# [WORK ORDER]
Copy all lines containing the string "depth" from the records below.

─── EXTRACTED ENTRIES

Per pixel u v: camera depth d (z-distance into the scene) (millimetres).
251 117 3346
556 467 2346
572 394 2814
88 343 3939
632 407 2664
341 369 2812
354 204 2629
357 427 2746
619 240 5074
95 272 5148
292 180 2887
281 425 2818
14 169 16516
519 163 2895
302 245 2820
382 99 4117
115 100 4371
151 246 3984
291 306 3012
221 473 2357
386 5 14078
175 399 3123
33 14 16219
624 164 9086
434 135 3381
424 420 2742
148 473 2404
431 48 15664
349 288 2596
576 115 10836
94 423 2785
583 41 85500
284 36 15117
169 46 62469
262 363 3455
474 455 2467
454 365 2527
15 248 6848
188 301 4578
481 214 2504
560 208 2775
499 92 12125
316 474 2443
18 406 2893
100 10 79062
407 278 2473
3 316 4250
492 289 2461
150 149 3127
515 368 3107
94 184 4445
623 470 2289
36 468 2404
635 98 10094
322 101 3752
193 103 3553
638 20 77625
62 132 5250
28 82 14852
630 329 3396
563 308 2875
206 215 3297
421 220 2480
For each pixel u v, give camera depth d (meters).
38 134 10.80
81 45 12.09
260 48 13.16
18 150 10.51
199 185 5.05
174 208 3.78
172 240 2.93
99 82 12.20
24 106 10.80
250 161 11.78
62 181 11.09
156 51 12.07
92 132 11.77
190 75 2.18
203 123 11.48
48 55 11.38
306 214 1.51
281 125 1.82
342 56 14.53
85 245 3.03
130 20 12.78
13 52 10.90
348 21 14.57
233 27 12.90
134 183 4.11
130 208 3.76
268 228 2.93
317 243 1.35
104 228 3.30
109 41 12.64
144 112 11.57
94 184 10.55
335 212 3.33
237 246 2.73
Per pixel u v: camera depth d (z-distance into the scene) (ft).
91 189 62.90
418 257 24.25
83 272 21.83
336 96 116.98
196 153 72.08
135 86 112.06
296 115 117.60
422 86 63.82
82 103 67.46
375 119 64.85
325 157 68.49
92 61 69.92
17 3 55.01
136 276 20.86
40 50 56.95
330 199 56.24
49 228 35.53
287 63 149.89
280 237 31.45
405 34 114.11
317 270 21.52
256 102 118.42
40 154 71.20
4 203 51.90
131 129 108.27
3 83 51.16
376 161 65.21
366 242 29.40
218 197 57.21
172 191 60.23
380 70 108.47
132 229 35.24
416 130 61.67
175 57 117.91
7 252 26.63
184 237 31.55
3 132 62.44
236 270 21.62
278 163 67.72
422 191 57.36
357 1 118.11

──────

# [TASK SOLUTION]
Per pixel u v: camera depth d (z-distance into the scene) (millimetres).
For each pixel u v, give camera depth d (meters).
Per pixel u v: camera depth d (z-distance into the scene) (ft).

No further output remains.